** PROVIDED RECORDS **
__________
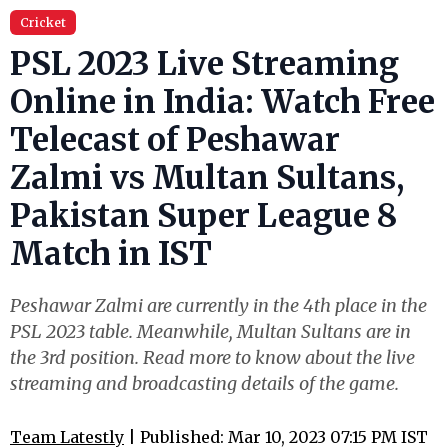
Cricket
PSL 2023 Live Streaming
Online in India: Watch Free
Telecast of Peshawar
Zalmi vs Multan Sultans,
Pakistan Super League 8
Match in IST
Peshawar Zalmi are currently in the 4th place in the
PSL 2023 table. Meanwhile, Multan Sultans are in
the 3rd position. Read more to know about the live
streaming and broadcasting details of the game.
Team Latestly
| Published: Mar 10, 2023 07:15 PM IST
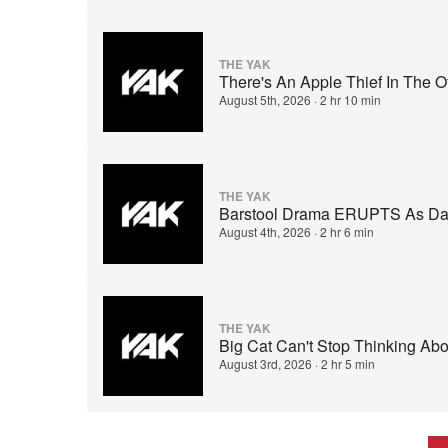
THE YAK
There's An Apple Thief In The 
August 5th, 2026
·
2 hr 10 min
THE YAK
Barstool Drama ERUPTS As Dave
August 4th, 2026
·
2 hr 6 min
THE YAK
Big Cat Can't Stop Thinking Ab
August 3rd, 2026
·
2 hr 5 min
__________
Print every line above exactly. Leave the pictures out.

Cricket
PSL 2023 Live Streaming
Online in India: Watch Free
Telecast of Peshawar
Zalmi vs Multan Sultans,
Pakistan Super League 8
Match in IST
Peshawar Zalmi are currently in the 4th place in the
PSL 2023 table. Meanwhile, Multan Sultans are in
the 3rd position. Read more to know about the live
streaming and broadcasting details of the game.
Team Latestly
| Published: Mar 10, 2023 07:15 PM IST
THE YAK
There's An Apple Thief In The 
August 5th, 2026
·
2 hr 10 min
THE YAK
Barstool Drama ERUPTS As Dave
August 4th, 2026
·
2 hr 6 min
THE YAK
Big Cat Can't Stop Thinking Ab
August 3rd, 2026
·
2 hr 5 min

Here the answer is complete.